### [TASK DESCRIPTION]
Return each line of the data below that contains the string "True".

### [INFORMATION SUPPLIED]
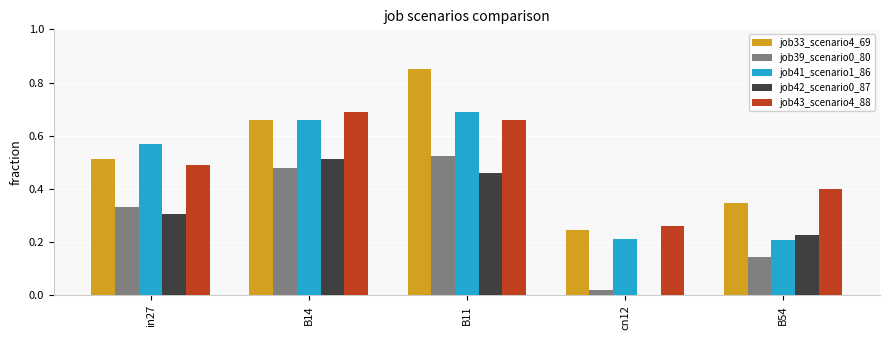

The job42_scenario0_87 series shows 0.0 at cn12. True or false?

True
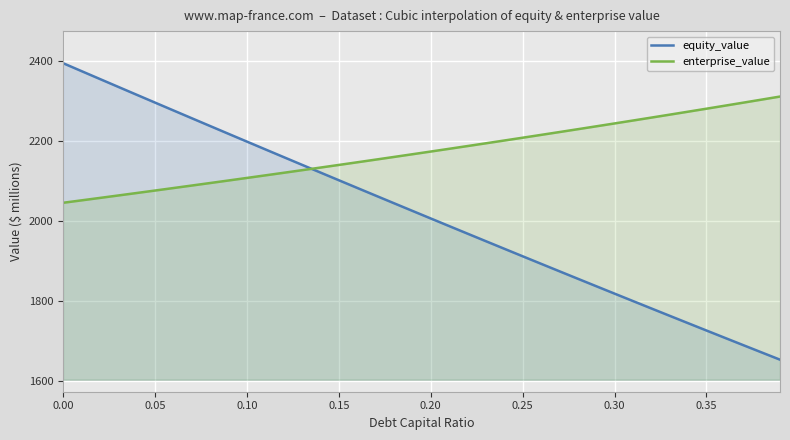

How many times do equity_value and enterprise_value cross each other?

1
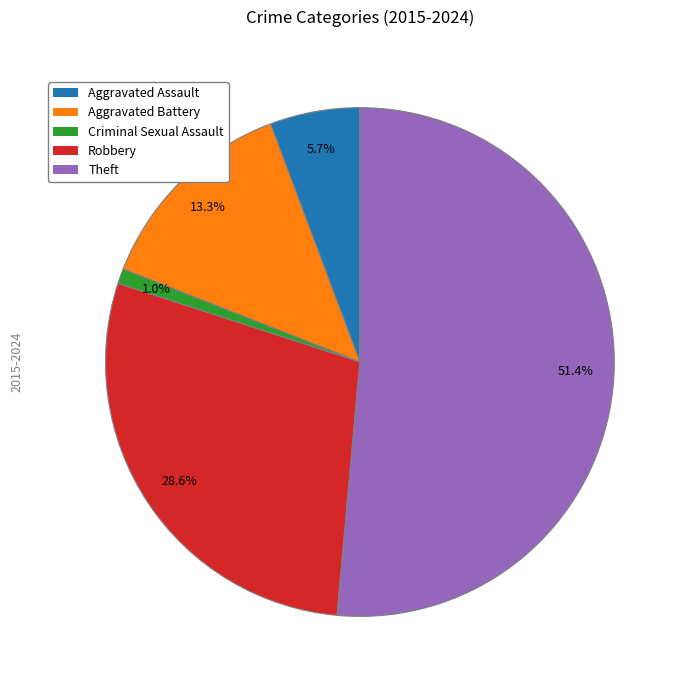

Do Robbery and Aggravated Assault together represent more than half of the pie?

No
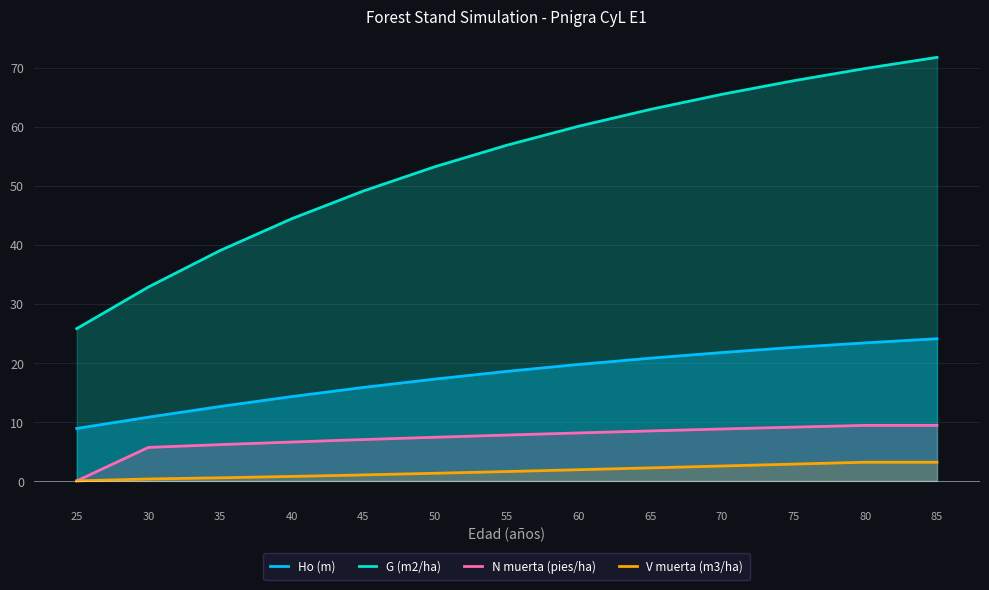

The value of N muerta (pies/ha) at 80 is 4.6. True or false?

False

### [EXERCISE SOLUTION]
The job42_scenario0_87 series shows 0.0 at cn12. True or false?
True
The value of N muerta (pies/ha) at 80 is 4.6. True or false?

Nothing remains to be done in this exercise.